Saved data entries
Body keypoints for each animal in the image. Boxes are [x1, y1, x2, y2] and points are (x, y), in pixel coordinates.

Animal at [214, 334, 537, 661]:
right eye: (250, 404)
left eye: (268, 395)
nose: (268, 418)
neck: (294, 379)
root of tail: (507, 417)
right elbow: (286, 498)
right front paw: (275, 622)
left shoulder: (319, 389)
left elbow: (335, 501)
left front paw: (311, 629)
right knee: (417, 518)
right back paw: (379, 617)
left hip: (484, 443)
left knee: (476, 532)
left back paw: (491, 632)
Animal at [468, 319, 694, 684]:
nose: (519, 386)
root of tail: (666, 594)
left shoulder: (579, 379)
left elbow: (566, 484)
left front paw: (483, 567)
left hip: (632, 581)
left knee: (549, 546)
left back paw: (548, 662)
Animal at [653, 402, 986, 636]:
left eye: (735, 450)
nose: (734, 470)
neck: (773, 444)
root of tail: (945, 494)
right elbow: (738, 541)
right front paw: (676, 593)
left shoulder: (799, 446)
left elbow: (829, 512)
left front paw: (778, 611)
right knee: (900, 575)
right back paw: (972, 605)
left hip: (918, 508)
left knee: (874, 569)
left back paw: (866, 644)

* * *

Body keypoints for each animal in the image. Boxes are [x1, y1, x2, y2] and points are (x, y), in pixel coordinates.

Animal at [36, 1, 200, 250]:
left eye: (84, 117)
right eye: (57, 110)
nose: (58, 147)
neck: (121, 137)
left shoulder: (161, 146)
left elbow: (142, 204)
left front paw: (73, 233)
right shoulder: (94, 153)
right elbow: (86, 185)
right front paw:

*What is required*. Set down, exactly as they stand above, the lines starting with the line with "right elbow: (286, 498)" and going on through the line with "left back paw: (548, 662)", and no others.

*Answer to the exercise*.
right elbow: (286, 498)
right front paw: (275, 622)
left shoulder: (319, 389)
left elbow: (335, 501)
left front paw: (311, 629)
right knee: (417, 518)
right back paw: (379, 617)
left hip: (484, 443)
left knee: (476, 532)
left back paw: (491, 632)
Animal at [468, 319, 694, 684]:
nose: (519, 386)
root of tail: (666, 594)
left shoulder: (579, 379)
left elbow: (566, 484)
left front paw: (483, 567)
left hip: (632, 581)
left knee: (549, 546)
left back paw: (548, 662)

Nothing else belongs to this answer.